Arbitrage is ‘Sure Betting’
In the world of sports betting the art of arbitrage involves wagering on both or all sides of an event with the right combination of odds and stakes in place to make a profit whatever the outcome of that event.
The principle of arbitrage is ‘sure betting‘, supposedly with minimum risk (for the seasoned arbitrageur) and long-term, guaranteed profits.
Surely this is the closest you can come to attaining the “Holy Grail” in betting? Or maybe not?
Despite the apparent rewards on offer the number of worldwide professional sports arbitrageurs is in the low tens of thousands, not more. In comparison, the German stock market employs over 3,200 staff, whilst one of the largest providers of automated arbitrage services, RebelBetting has even fewer subscribers than this number (as we write).
So, why such a relatively small group of customers taking advantage of the so-called ‘guaranteed’ gains averaging between 1.5% and 3.5% per bet (a typical ‘arb‘ provides around 2.5%), with perhaps 15-25% potential profit on the capital employed each month? That’s a far higher reward than any bank, building society, or share dividend offers!
Is Arbitrage legal?
There is no question that arbitrage is legal because the arber is simply exploiting price differences in the market, effectively buying and selling (bets) as any trader does. There is nothing illegal about this.
However, it is understandable that bookmakers are not fond of arbers. Every company has the right (even arbitrarily) to decide who their customers should be and many bookmakers prohibit arbers from their books. As soon as suspicion is aroused bookmaker accounts are quickly limited or even closed.
High Capital Requirement and Personal Characteristics
Successful arbitrage betting ultimately guarantees small returns but the sacrifice is that the process requires large funds. The money is tied-up in the venture for a potentially long period of time.
Pursuing an average 2.5-3.0% profit per betting round and targeting a return of 15-25% of the capital employed per month, the ‘arber’ needs, for example, a starting bank of at least 25,000 € in order to make 5,000 € profit per month.
Wow! A lot of money required at the start to make it worthwhile, and entering the arbitrage arena on these terms will be impossible for many.
Of course, arbitrage betting is a pretty safe investment, but in addition to substantial funds it requires not only great expertise but also some strong personal characteristics to make it possible at all:
- Many time-consuming calculations must be performed. Ouch, lots of maths!

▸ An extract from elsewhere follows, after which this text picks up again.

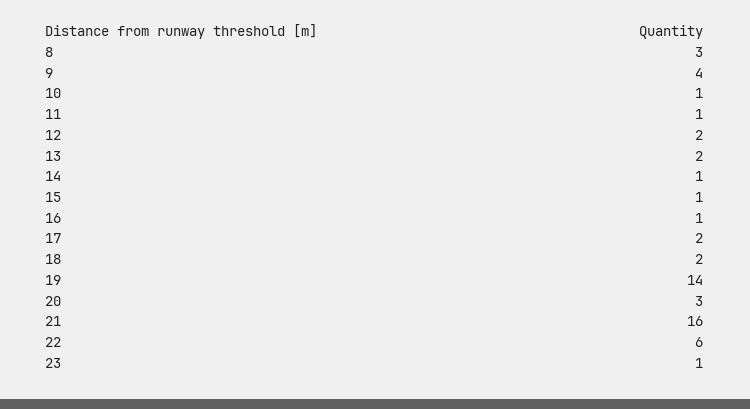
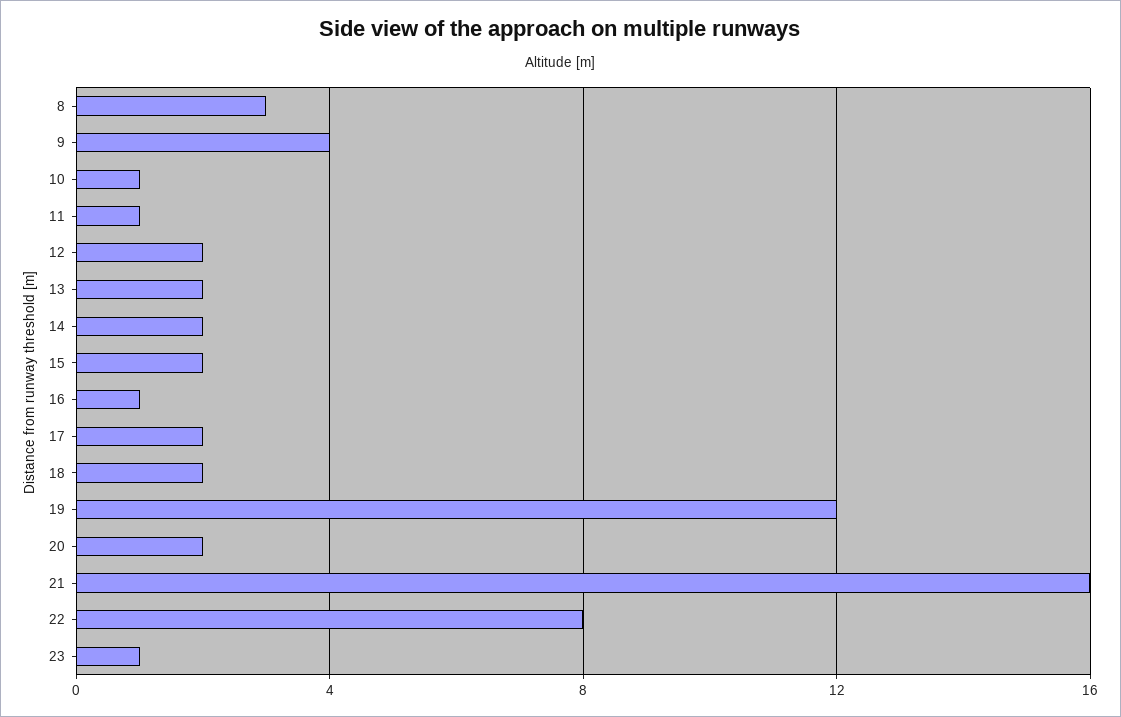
14: 1 -> 2
15: 1 -> 2
19: 14 -> 12
20: 3 -> 2
22: 6 -> 8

- Clear and complete records of every transaction must be kept. How boring!
- Discipline and consistency has to be maintained at all times. Far too unsocial!
And lastly, a really stable, reliable and fast internet connection is essential, without any limitations to any bookmaker or exchange worldwide.
However, the average punter is perhaps not such a ‘professional’ investor, but bets for fun and/or the excitement of watching an event knowing that money is riding on the outcome. Of course, he hopes to profit from the wager but his are gambles, not investments. Is that the reason why there are so few ‘arbers’ out there and active in the market?